La comparecencia se votará este miércoles en una sesión virtual de la Comisión Inspectora, convocada para las 11 de la mañana.

El citatorio caerá tan solo dos días después de que la edil morenista exigió al presidente del Congreso local, Gabriel Biestro Medinilla (también de Morena), que atienda a las feministas que están en plantón desde el martes.

La Inspectora planea que la nueva comparecencia sea el jueves 10 de diciembre a las 9 de la mañana.

Aunque el poder Legislativo ha sesionado solo por internet desde marzo, los diputados pretenden que la reunión con la alcaldesa sea presencial, igual que la anterior, realizada el 5 de octubre.

El nuevo llamado es bajo el argumento de que Rivera Vivanco “no cumplió satisfactoriamente” con los requerimientos que los diputados hicieron para la primera comparecencia.

Al encuentro del 5 de octubre la alcaldesa sólo acudió para presentar un expediente con la información solicitada, pero no se quedó a oír los cuestionamientos de los legisladores.

Antes de irse acusó persecución política y que la Auditoría Superior del Estado (ASE) se utiliza como “garrote”, pero luego solicitó una audiencia con el pleno del Congreso, misma que le fue negada.

Rechazan su expediente

Antes de votarse la nueva comparecencia este miércoles, la Inspectora planea rechazar el expediente enviado por Rivera Vivanco.

A juicio de la comisión que encabeza Olga Lucía Romero Garci Crespo (de Morena), la documentación recibida no aclaró las anomalías señaladas por los diputados.

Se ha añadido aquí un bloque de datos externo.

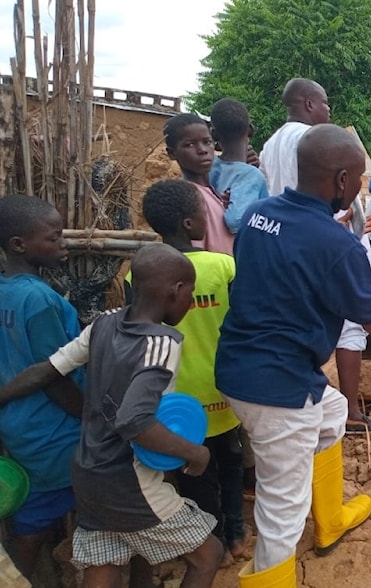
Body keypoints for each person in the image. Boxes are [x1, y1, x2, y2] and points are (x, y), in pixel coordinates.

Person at [215, 124, 371, 587]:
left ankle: (329, 519)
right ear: (342, 181)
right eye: (361, 178)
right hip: (278, 390)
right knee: (280, 514)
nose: (364, 186)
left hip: (237, 367)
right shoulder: (336, 244)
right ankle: (274, 575)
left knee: (334, 412)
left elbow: (288, 257)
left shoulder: (261, 214)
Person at [0, 244, 223, 587]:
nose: (190, 303)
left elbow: (47, 370)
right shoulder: (162, 344)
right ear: (175, 291)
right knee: (208, 555)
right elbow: (134, 420)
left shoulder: (102, 325)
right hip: (127, 480)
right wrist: (195, 452)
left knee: (103, 568)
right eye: (189, 294)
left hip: (88, 473)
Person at [128, 179, 247, 566]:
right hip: (223, 385)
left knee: (194, 471)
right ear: (193, 224)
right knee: (231, 459)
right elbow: (243, 318)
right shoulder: (222, 265)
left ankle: (210, 537)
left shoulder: (140, 277)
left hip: (174, 398)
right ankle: (236, 533)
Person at [260, 77, 371, 435]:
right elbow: (334, 199)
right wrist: (349, 224)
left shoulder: (270, 144)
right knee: (353, 326)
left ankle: (315, 401)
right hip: (328, 234)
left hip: (287, 239)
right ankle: (348, 411)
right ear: (310, 103)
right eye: (326, 103)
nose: (329, 110)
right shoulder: (316, 142)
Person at [0, 195, 84, 579]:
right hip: (56, 431)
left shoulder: (7, 293)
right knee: (51, 514)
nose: (63, 242)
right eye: (54, 237)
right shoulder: (38, 299)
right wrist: (92, 416)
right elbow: (54, 376)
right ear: (19, 244)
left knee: (33, 514)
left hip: (20, 426)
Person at [165, 113, 234, 255]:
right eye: (190, 144)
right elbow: (194, 255)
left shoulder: (213, 192)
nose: (202, 150)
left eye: (207, 142)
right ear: (172, 153)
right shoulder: (187, 199)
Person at [209, 98, 270, 233]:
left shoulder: (207, 166)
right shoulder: (251, 175)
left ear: (213, 134)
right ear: (250, 130)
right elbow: (236, 221)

Basados en notas periodísticas, los legisladores imputaron ocho casos de posibles ilegalidades al gobierno municipal.

Se trata de las obras de rehabilitación en el Centro Histórico; la compra de respiradores artificiales usados; compra de despensas; compra de paquetes sanitarios; compra de juguetes; contratación del servicio de barrido de calles; contratación del servicio de fletes y la entrega de apoyos para el pago de energía eléctrica.

El acuerdo de aquella ocasión pretendía incluso denunciar los hechos ante la Fiscalía General del Estado (FGE), pero antes de aprobarse se eliminó esta medida.